Why Choose?
I have been reading romance novels since I was a teenager…
I didn’t even know this was a thing.
Somewhere along the way, quietly and without any fanfare… the “why choose” trope found its way onto the shelves, built an audience, and settled into its own space in the world of romance… and I completely missed it.
From what I’ve now come to understand, the idea itself isn’t entirely new. Its roots stretch back into earlier romance (especially in fantasy and paranormal spaces) where a woman might be surrounded by multiple love interests, where each interest offers something different. But in those stories, there was almost always a final decision. A choice had to be made. One stayed, the others faded away. That was the rule…

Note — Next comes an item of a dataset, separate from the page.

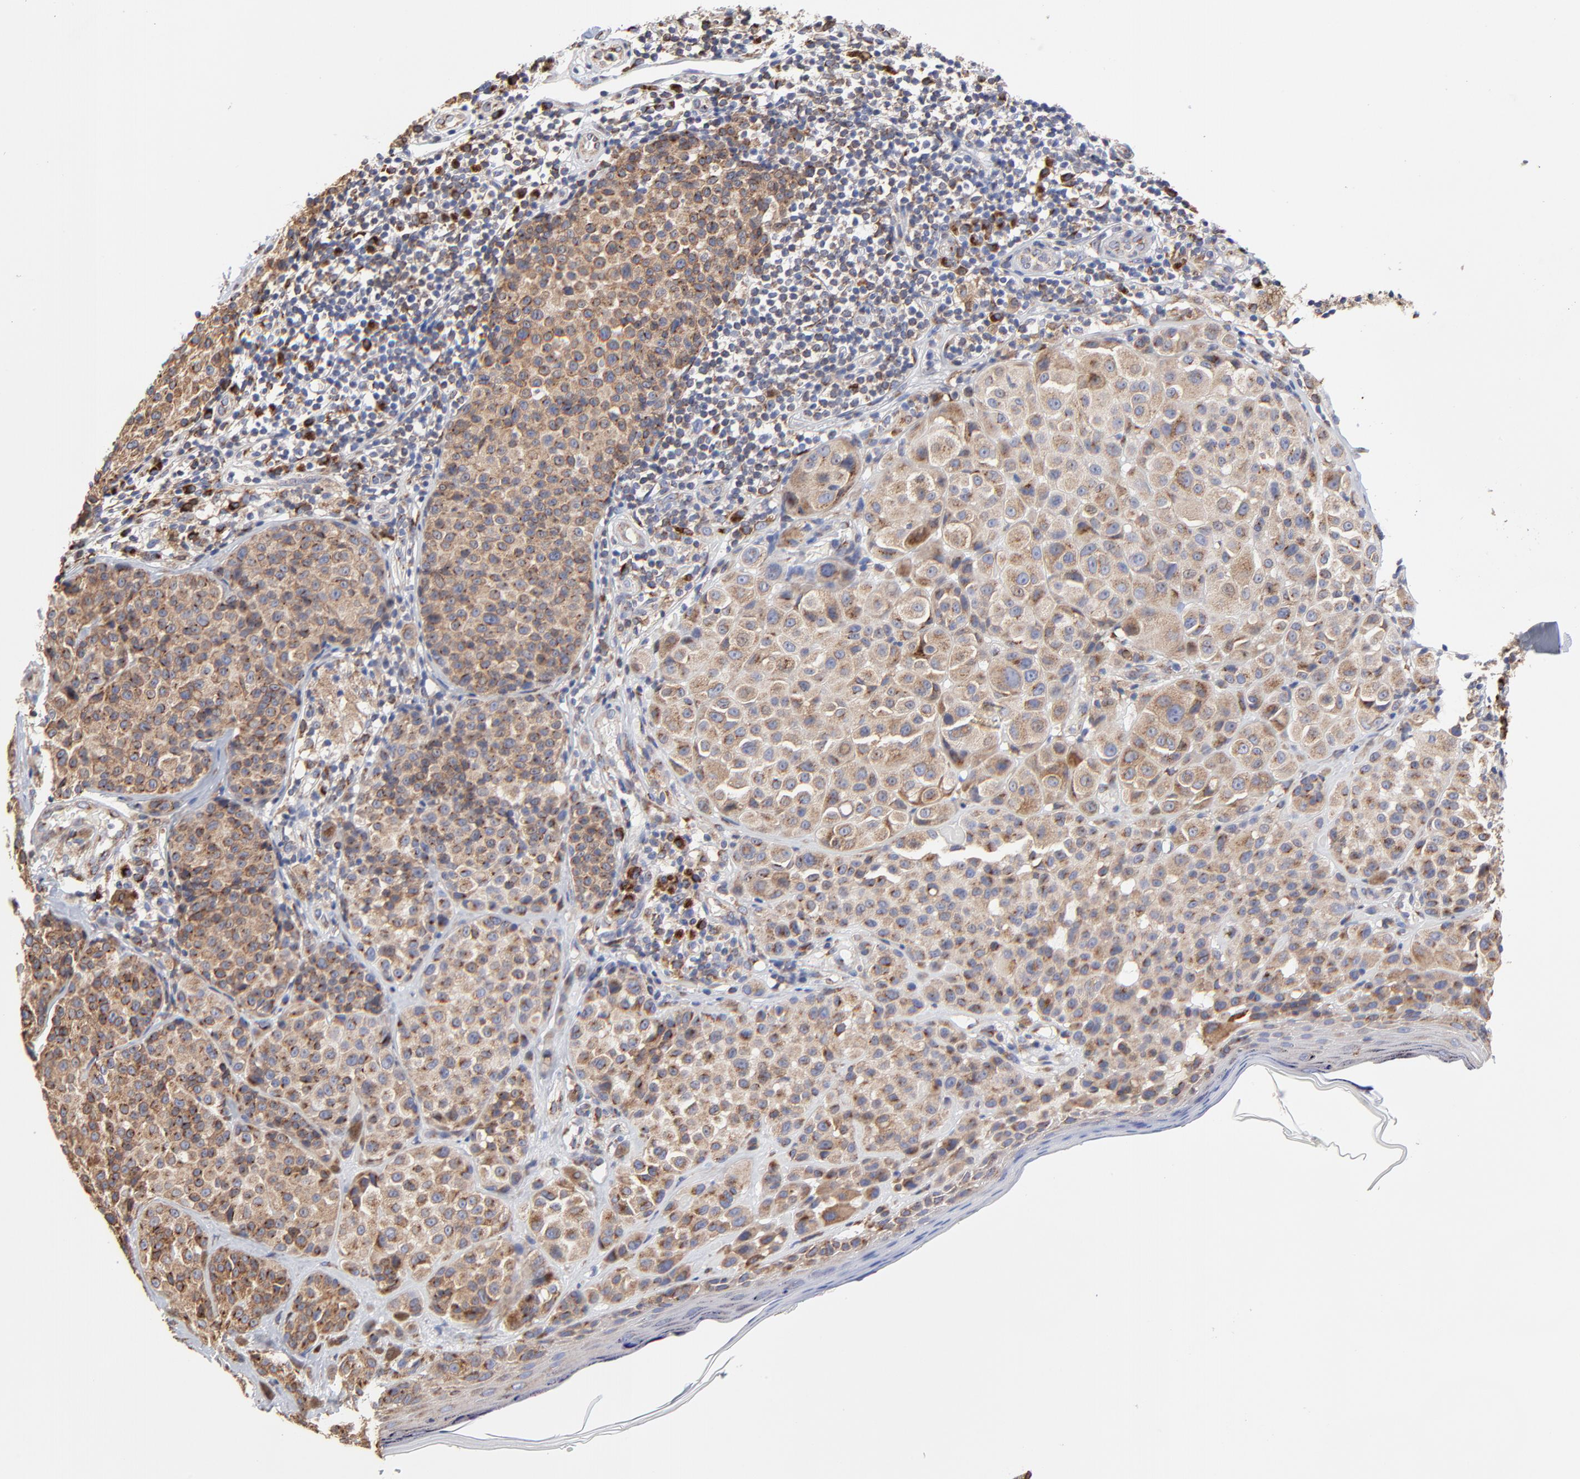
{"staining": {"intensity": "moderate", "quantity": ">75%", "location": "cytoplasmic/membranous"}, "tissue": "melanoma", "cell_type": "Tumor cells", "image_type": "cancer", "snomed": [{"axis": "morphology", "description": "Malignant melanoma, NOS"}, {"axis": "topography", "description": "Skin"}], "caption": "Brown immunohistochemical staining in melanoma demonstrates moderate cytoplasmic/membranous expression in approximately >75% of tumor cells.", "gene": "LMAN1", "patient": {"sex": "female", "age": 75}}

Then something shifted. I have come to learn, that in the early to mid 2010s, particularly within indie publishing spaces, writers began to experiment. They questioned that rule. What if she didn’t have to choose? What if love didn’t need to be reduced to a single outcome? And just like that, without asking permission, the trope evolved.

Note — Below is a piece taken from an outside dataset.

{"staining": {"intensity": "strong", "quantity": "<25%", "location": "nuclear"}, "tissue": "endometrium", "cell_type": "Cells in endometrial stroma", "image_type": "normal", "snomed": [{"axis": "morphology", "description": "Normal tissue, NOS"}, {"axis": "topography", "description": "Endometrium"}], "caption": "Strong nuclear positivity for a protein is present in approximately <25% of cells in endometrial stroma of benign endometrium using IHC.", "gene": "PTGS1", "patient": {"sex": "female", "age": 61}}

My research tells me that by the late 2010s into the early 2020s, it had fully arrived. Not just as an idea, but as a recognized and named trope. Platforms like Amazon Kindle Direct Publishing and Wattpad gave writers the freedom to explore it, and readers responded. Strongly.
Fans of this trope say there is something quietly relieving about it. No tension of “who will she pick.” No sense of loss when a favorite character is left behind. No pressure for one person to be everything. Just… an expansion of what love can look like.
And yet, here I am, only just discovering it.
But when I think about it, it makes sense why I didn’t.
This trope tends to live in genres I don’t naturally gravitate toward… fantasy romance, dark romance, paranormal worlds, academy settings (except the Love Hypothesis 😁)… spaces where imagination stretches wider and the rules of reality are more flexible. That’s where “why choose” feels most at home.
For me, I tend to sit more with quieter, grounded stories. The slow ones. The reflective ones. The ones that feel like sitting by a window in the evening with your thoughts. So yes, of course it slipped past me.
Still, I find something about it… interesting. It challenges something we have long accepted without questioning that love must be singular to be valid. That choosing one means losing others. That fullness only comes in one form. “What if it didn’t?” it seems to ask.
So, while I see why people would like the trope, I on the other hand, believe in choosing. I believe in the weight of it. In the clarity of it. I believe, even in the ache that sometimes comes with it.
I love the deep feeling that comes with “I choose You”… Not everyone. Not everything. Just… you.
Even if it hurts.
Even if it costs something.
Even if it doesn’t come easy.
That, to me, is where love sharpens into meaning.
So while the shelves may be expanding, and the stories evolving, I find myself still drawn to that singular thread… The courage and the consequence… of choosing one.